Чистый лист: Природа человека. Кто и почему отказывается признавать её сегодня — страница 127 из 152

[58].


И постмодернизм снова довел эту крайность до последнего предела, когда теория затмевает содержание и сама становится своего рода перформансом. Теоретики постмодернизма, отталкиваясь от идей Теодора Адорно и Мишеля Фуко, не признают требований «ясности языка», потому что она якобы мешает «обдумывать мир более радикально» и подвергает текст опасности превратиться в товар массового потребления[59]. Этот подход вознаградил их постоянными победами в ежегодном Конкурсе плохих текстов (Bad Writing Contest), который «чествует наиболее жалкие с точки зрения стилистики пассажи, найденные в научных книгах и статьях»[60]. В 1998 году первый приз отошел Джудит Батлер, прославленному профессору риторики из Беркли, за следующее предложение:


Сдвиг от структуралистского подхода, в котором капитал понимается как структурирующий социальные отношения сравнительно гомологичными способами с точки зрения гегемонии, когда властные отношения — объект повторения, конвергенции и реартикуляции, привнес в осмысление структуры тему временности и ознаменовал сдвиг от теории Альтюссера, которая считает структурные общности теоретическими объектами, к теории, в которой осознание условной перспективы структуры представляет обновленную концепцию гегемонии как связанную с вероятными локациями и стратегиями реартикуляции власти.


Даттон, издатель журнала Philosophy and Literature, который проводит конкурс, заверил нас, что это не сатира. Это запрещено правилами: «В сфере, где настолько распространены случайные самопародии, умышленные пародии к участию не допускаются».

И последнее слепое пятно в человеческой природе — это неспособность современных художников и теоретиков вскрыть противоречия собственных нравственных притязаний. Художники и критики долгое время верили, что умение разбираться в элитарном искусстве облагораживает, и говорили об обывателях тоном, обычно приберегаемым для растлителей малолетних (подобный двойной смысл мы видим в слове варвар). Притязания на преобразование общества, сопровождающие модернизм и постмодернизм, — часть этой же традиции.

Вопросы:
[1] Перечислите всех людей, упомянутых по имени или фамилии в исследуемом тексте.
[2] Перескажите кратко в виде списка абзац исследуемого текста, начинающийся словами «И постмодернизм снова довел», сохранив его основные факты.
[3] Продолжите исследуемый текст о постмодернизме и нравственных притязаниях художников, начав сразу после его последнего предложения.

Набор данных:
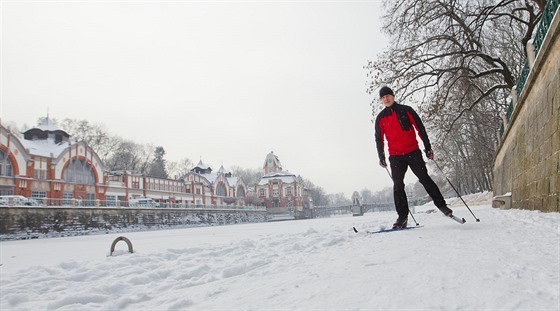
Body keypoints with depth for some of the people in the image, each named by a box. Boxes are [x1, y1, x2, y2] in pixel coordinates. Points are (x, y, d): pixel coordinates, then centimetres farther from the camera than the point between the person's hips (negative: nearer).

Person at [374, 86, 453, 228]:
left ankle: (442, 205, 10)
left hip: (413, 152, -1)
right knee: (398, 185, -3)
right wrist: (381, 157, 6)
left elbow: (420, 128, 5)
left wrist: (428, 147, 1)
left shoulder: (406, 110, 4)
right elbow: (379, 139, 13)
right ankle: (402, 216, 1)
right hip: (395, 156, 2)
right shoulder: (380, 118, 9)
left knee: (425, 179, -3)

Ответы к заданиям:
[1] Теодор Адорно, Мишель Фуко, Джудит Батлер, Альтюссер, Даттон.

[2]
- Постмодернизм довел крайность до последнего предела: теория затмевает содержание и сама становится перформансом.
- Теоретики постмодернизма, опираясь на идеи Теодора Адорно и Мишеля Фуко, отвергают требование ясности языка. По их мнению, ясность мешает радикально обдумывать мир и грозит превратить текст в товар массового потребления.
- Этот подход принес им постоянные победы в ежегодном Конкурсе плохих текстов, который чествует самые жалкие в стилистическом отношении пассажи из научных книг и статей.
- В 1998 году первый приз получила Джудит Батлер, профессор риторики из Беркли, за одно предложение.

[3]
Хотя нравственная искушенность требует понимания истории и культурного многообразия, нет причины думать, будто элитарное искусство — предпочтительный способ добиться этого по сравнению с традиционной реалистической литературой или традиционным образованием. Простой факт: чем бы люди ни развлекались в свободное время, это не влечет за собой очевидных моральных последствий. Убеждение, что художники и ценители искусства нравственно превосходят других людей, — когнитивная иллюзия, порожденная фактом, что нейронные связи, отвечающие за нравственность, переплетаются с нейронной сетью статуса (см. главу 15). Как сказал критик Джордж Стайнер: «Мы знаем, что человек может по вечерам читать Гёте и Рильке, играть Баха и Шуберта, а по утрам отправляться на работу в Аушвиц»[61]. И наоборот, на Земле живет множество неграмотных людей, которые сдают кровь, рискуют своими жизнями в добровольных пожарных дружинах, усыновляют детей-инвалидов, но о современном искусстве думают примерно в духе: «Моя четырехлетняя дочь могла бы нарисовать не хуже».

Нравственный и политический бэкграунд художников-модернистов — не то, чем можно гордиться. Некоторые совершали недостойные поступки в личной жизни, многие поддерживали фашизм или сталинизм. Композитор-модернист Карлхайнц Штокхаузен описал террористические атаки 11 сентября 2001 года как «величайшее во Вселенной произведение искусства, которое только можно вообразить» и добавил с завистью, что «художники тоже иногда выходят за пределы возможного и постижимого, чтобы мы проснулись и открылись другому миру»[62]. Да и сама теория постмодернизма не особенно прогрессивна. Отрицание объективной реальности не сочетается с моральным прогрессом, поскольку не позволяет, например, утверждать, что рабство или холокост действительно имели место. И как подчеркивал Адам Гопник, политические послания большинства постмодернистских работ бесконечно банальны, например: «расизм — это плохо». Но эти послания преподносятся настолько неявно и двусмысленно, что наблюдатели чувствуют свое моральное превосходство просто потому, что оказались способны их понять.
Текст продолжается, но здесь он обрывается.